GESTELLTE AUFGABEN
[1] Prüfen Sie, ob die folgenden Aussagen mit dem Text über die Meditationsbilder übereinstimmen. Antworten Sie jeweils mit Ja oder Nein und zitieren Sie die entscheidenden Worte des Textes wörtlich.
(a) Die letzten beiden der genannten Bilder stammen aus der christlichen Tradition.
(b) Das Meer steht im Text für das Ich.
(c) Die Meditationsbilder sollen nur an einem einzigen Abend leiten.
[2] Schreiben Sie aus den Datensätzen unverändert die Zeilen ab, die von der Zeile mit „genus: Spiraea“ bis einschließlich zum Ende der Datensätze reichen.

VORLIEGENDER TEXT
▼
An diesem und an den kommenden Abenden werden uns bestimmte Meditationsbilder leiten.

 

Es sind die Bilder von 
der Welle im Meer
dem Blatt am Baum
der Rebe am Weinstock
und das Bild von den vielen Gliedern, aber dem einen Leib.

 

Alle diese Bilder stammen aus spirituellen Traditionen – die letzten beiden aus der christlichen Tradition – und thematisieren etwas Spirituelles. Sie sind ein Hinweis, wie man sich selbst ganz unterschiedlich verstehen kann.

 

Wie ist denn das Verhältnis von Welle und Meer? Die Welle ist Welle und zugleich ein Teil des Meeres. Ist das schon genau formuliert? Wie wäre es mit dieser Formulierung: Die Welle ist das Meer, wie es sich in einer bestimmten Ausdrucksweise darstellt? Graf Dürckheim hat eine sehr prägnante und in vielen Zusammenhängen wieder auftauchende Formulierung dazu geprägt: Die Welle ist das Meer in der Weise, in der es als Welle erscheint.

 

Wenn wir im Spiel wären, wer wären dann wir? Sind wir die Welle oder sind wir das Meer? Vermutlich identifizieren wir uns mit dem kleineren Teil, mit der Welle, dem Blatt am Baum, der Rebe am Weinstock etc. und sind in unserem Selbstverständnis eher nicht das Ganze: Das Meer, der Baum, der Weinstock… Die Welle, das Blatt oder die Rebe stehen für das Ich oder das sich abgrenzende Individuum. Das Meer, der Baum und der Weinstock stehen für das WESEN. Denn in der Tiefe unseres Wesens – so würde Dürckheim formulieren – sind wir das Ganze. Und die genannten Meditationsbilder erweisen sich vielleicht als ein Zugang in diese Richtung. Vielleicht können wir - in sie hinein meditierend – eine Ahnung davon bekommen, wie es wäre, wenn wir vom Urgrund des Seins her (vom WESEN her) Person werden.
▲
BEREITGESTELLTES MATERIAL
▼
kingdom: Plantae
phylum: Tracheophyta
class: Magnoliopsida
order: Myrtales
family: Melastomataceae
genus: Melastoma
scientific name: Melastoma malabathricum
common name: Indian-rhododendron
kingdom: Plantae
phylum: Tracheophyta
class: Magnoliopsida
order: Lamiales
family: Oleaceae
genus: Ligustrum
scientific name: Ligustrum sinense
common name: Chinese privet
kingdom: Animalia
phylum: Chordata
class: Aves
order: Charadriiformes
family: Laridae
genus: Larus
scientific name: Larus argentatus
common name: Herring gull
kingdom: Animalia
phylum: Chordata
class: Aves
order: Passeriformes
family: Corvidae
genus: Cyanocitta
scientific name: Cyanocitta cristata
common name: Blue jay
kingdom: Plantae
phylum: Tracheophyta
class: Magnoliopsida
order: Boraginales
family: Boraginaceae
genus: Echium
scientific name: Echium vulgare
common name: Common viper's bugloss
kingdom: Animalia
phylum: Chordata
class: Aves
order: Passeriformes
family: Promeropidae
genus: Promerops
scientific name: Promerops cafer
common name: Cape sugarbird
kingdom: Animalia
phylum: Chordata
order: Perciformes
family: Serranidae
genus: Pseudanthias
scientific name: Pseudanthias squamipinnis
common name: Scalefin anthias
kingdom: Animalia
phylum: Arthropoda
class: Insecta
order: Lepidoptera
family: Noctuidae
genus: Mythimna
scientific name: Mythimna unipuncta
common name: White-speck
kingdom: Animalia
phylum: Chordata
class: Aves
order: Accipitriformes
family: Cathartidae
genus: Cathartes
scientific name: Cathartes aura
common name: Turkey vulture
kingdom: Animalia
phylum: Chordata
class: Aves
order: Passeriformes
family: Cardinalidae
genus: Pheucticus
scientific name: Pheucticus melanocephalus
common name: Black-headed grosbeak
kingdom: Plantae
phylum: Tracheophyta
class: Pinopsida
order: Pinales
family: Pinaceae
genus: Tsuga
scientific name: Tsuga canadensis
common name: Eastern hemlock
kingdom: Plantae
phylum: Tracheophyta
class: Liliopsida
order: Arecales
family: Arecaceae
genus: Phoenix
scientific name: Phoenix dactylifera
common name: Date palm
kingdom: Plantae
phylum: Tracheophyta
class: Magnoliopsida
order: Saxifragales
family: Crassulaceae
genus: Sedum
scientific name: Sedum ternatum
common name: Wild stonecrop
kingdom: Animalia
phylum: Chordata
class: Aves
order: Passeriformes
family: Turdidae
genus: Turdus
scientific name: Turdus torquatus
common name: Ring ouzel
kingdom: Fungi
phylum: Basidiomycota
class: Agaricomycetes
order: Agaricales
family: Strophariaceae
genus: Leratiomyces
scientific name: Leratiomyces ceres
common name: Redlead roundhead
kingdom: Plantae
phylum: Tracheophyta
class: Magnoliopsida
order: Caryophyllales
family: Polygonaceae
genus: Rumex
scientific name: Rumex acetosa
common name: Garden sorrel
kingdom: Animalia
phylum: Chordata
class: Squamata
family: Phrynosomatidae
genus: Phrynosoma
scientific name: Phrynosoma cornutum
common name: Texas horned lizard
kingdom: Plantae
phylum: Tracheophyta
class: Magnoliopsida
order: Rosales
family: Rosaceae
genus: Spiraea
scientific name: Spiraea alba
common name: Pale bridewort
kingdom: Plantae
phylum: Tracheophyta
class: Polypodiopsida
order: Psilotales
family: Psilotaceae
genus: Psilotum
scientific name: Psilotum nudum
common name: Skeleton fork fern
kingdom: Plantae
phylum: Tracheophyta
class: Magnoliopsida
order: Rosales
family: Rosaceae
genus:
▲
VOLLSTÄNDIGE ANTWORTEN
[1]
(a) Ja: „die letzten beiden aus der christlichen Tradition“
(b) Nein: „Das Meer, der Baum und der Weinstock stehen für das WESEN.“
(c) Nein: „An diesem und an den kommenden Abenden werden uns bestimmte Meditationsbilder leiten.“

[2]
genus: Spiraea
scientific name: Spiraea alba
common name: Pale bridewort
kingdom: Plantae
phylum: Tracheophyta
class: Polypodiopsida
order: Psilotales
family: Psilotaceae
genus: Psilotum
scientific name: Psilotum nudum
common name: Skeleton fork fern
kingdom: Plantae
phylum: Tracheophyta
class: Magnoliopsida
order: Rosales
family: Rosaceae
genus:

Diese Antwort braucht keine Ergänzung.